Preparemo-nos
13-Nov-2008
Aprovada a Lei do Trabalho, aprovado o Orçamento, há que dizer com clareza: preparemo-nos.
Nas ruas, 120 000 professores deram o mote dos próximos tempos: esperam-nos dias de intensa mobilização e endurecimento da luta popular. O novo Orçamento é claro: a factura da crise vai ser passada a todos nós, e nem as eleições que se avizinham vão pôr limites à ofensiva do neo-liberalismo, ou não teríamos a Lei do Trabalho que passamos a ter.
Opinião de José Pedro Fernandes.

Mas também é verdade que a mobilização em torno das últimas grandes manifestações não tinha precedentes há anos. Hoje voltou-se a discutir política no café, acabou a rotina do futebol-e-um-bagaço. E há finalmente uma juventude que chega sem ilusões e com renovada combatividade ao mercado de trabalho. Os movimentos de base surgem um pouco por todo o lado e um pouco por todas as causas. Os sindicatos enfrentam uma pressão cada vez maior por uma acção mais dura e consequente, para não serem completamente ultrapassados. E mesmo a consciência da necessidade de eficácia, em termos de organização, vai ganhando peso.
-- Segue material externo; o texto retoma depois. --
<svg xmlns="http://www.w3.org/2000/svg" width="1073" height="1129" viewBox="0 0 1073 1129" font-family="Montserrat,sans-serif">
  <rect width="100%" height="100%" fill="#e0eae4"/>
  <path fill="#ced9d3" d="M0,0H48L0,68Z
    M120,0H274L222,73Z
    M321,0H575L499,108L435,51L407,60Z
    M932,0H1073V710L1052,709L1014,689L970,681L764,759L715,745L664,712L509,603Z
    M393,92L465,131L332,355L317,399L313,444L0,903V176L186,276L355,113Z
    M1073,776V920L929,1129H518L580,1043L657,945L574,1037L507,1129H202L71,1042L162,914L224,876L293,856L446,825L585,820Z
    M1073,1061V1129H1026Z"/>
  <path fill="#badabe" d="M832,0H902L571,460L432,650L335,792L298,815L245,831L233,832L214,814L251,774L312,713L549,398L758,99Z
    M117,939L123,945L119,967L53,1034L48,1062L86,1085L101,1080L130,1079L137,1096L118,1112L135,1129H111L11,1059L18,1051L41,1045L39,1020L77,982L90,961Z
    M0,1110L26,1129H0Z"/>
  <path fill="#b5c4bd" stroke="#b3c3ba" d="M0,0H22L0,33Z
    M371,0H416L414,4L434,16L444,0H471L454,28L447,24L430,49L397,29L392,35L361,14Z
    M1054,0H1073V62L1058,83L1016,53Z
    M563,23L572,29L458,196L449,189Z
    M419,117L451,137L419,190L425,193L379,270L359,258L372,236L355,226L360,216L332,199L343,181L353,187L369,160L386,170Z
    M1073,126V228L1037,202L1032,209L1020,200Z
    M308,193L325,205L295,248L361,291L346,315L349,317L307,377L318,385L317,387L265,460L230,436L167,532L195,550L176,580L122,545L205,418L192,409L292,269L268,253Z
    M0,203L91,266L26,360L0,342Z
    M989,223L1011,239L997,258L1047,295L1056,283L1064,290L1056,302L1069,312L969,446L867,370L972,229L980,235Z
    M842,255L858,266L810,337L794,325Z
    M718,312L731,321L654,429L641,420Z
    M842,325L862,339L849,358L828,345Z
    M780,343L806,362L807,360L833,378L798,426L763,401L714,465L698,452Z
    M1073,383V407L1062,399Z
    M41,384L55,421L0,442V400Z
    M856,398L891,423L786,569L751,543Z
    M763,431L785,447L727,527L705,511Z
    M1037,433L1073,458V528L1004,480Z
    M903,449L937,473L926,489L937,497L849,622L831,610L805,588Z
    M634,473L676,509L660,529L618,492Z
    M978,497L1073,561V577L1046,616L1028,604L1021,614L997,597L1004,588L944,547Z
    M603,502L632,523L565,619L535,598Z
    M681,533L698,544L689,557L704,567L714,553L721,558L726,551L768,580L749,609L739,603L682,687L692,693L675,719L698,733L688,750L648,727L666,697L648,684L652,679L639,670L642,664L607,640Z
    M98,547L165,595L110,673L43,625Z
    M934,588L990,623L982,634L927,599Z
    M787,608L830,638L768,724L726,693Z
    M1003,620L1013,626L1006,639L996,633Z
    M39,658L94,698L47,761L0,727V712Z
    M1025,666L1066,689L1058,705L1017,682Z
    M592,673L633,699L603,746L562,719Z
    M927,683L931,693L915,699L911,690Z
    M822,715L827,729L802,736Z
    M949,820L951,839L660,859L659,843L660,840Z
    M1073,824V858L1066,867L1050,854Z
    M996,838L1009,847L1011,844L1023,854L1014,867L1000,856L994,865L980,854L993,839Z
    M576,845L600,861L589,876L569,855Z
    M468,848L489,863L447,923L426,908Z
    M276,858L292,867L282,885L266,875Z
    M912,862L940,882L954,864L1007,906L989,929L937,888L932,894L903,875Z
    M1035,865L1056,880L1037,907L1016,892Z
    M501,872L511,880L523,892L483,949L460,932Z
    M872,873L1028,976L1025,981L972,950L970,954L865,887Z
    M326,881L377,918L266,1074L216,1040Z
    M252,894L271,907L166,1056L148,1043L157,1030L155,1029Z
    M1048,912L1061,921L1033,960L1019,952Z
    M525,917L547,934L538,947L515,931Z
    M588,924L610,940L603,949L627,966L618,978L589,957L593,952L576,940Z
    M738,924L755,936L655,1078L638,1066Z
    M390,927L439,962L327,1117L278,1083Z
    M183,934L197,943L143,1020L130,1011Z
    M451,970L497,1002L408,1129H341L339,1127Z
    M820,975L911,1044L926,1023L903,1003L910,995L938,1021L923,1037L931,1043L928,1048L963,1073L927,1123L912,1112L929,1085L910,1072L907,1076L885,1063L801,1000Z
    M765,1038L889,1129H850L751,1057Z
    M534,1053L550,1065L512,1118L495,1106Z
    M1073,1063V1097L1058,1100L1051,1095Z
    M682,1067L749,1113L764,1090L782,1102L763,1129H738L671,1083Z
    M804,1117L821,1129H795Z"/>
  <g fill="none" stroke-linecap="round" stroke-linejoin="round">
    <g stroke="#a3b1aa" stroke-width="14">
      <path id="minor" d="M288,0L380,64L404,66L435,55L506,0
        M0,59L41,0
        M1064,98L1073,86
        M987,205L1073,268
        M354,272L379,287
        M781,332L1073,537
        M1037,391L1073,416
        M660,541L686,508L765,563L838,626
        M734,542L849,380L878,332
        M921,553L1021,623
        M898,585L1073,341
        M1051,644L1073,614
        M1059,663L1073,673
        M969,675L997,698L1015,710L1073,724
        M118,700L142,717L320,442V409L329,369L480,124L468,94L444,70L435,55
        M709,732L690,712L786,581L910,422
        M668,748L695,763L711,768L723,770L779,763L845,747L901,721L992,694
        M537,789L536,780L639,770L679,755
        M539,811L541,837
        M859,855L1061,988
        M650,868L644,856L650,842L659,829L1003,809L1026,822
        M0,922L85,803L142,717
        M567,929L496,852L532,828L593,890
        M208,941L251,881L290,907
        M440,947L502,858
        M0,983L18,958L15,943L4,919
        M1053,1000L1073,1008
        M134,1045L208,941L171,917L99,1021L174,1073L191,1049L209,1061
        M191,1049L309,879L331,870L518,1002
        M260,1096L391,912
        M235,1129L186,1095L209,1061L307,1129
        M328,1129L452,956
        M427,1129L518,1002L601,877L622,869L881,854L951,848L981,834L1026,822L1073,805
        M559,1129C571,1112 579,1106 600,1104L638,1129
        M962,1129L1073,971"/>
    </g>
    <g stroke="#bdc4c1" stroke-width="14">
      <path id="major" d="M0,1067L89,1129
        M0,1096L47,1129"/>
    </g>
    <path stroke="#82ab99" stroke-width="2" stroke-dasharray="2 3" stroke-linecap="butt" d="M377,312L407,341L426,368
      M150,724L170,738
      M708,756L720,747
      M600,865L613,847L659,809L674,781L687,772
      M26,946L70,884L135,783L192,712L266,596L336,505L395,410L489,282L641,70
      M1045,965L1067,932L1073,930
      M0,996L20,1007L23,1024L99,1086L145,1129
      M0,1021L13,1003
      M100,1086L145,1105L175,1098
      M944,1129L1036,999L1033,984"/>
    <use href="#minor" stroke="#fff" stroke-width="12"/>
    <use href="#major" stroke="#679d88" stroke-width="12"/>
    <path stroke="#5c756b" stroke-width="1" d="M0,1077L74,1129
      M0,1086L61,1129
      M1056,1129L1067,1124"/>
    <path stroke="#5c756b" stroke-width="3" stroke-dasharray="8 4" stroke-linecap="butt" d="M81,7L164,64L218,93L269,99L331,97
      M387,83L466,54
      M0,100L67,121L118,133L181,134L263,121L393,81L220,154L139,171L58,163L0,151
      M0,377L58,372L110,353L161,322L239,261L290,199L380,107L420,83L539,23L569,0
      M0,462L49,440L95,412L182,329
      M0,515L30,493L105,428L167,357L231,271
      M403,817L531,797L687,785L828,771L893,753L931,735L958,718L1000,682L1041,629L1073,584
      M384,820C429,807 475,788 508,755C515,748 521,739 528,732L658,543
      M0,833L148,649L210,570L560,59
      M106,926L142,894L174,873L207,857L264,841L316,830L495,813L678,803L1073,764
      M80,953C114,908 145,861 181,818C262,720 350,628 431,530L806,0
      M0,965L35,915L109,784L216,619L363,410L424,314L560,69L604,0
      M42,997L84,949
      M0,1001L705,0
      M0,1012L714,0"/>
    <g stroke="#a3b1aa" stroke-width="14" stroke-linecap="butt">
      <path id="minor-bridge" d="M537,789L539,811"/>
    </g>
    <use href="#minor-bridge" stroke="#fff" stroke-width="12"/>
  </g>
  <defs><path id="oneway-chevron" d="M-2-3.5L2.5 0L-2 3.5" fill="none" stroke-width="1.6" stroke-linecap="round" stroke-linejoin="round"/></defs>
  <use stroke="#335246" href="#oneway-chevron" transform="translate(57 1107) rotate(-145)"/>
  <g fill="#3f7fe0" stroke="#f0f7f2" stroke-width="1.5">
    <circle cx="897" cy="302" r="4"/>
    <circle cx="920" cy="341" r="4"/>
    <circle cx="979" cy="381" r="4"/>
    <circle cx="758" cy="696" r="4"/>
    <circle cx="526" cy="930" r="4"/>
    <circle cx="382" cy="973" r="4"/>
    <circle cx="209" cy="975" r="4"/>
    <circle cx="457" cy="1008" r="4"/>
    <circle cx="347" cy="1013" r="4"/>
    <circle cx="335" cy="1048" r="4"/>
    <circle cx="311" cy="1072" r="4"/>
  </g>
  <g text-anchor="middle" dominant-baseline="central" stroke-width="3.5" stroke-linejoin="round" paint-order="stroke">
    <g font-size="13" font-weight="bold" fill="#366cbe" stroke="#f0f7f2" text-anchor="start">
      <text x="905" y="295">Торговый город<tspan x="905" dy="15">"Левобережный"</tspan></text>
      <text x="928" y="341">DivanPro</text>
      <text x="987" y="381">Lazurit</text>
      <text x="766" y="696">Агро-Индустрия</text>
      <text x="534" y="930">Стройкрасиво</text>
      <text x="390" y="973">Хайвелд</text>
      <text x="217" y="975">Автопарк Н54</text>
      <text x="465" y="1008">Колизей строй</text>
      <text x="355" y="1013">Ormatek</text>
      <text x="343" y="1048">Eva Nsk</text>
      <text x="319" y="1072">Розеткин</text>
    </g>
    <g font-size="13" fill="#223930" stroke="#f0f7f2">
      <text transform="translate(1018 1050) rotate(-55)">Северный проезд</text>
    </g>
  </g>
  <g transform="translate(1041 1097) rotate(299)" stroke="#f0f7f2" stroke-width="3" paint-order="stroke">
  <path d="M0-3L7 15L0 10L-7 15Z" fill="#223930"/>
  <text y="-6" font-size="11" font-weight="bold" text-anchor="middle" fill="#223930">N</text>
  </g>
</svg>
O que coloca a esquerda perante uma responsabilidade acrescida: a urgência de construir um programa de alternativa é premente. É necessário que seja dito já amanhã o que ainda é demasiado genérico ou pouco claro hoje. Ou seja: preparemo-nos.

Tenhamos claro que a direita não terá escrúpulos nem rebates de consciência para tentar impor os seus desígnios. Recorrerá a tudo, mesmo à força armada, se se sentir encurralada. Já lá vão uns anos, desde o buzinão da ponte sobre o Tejo, mas a memória não é curta: há sempre uns sicários de dedo nervoso no gatilho a quem recorrer. Por isso também: preparemo-nos.

Não se trata de ser idiota e pregar a Revolução de Outubro para o próximo fim de semana. Trata-se de enfrentar os próximos tempos com lucidez. Ganhar posições. Travar a ofensiva da direita e afirmar uma alternativa de esquerda. E sair desta crise numa posição mais favorável.

Preparemo-nos para isso: ninguém o fará por nós.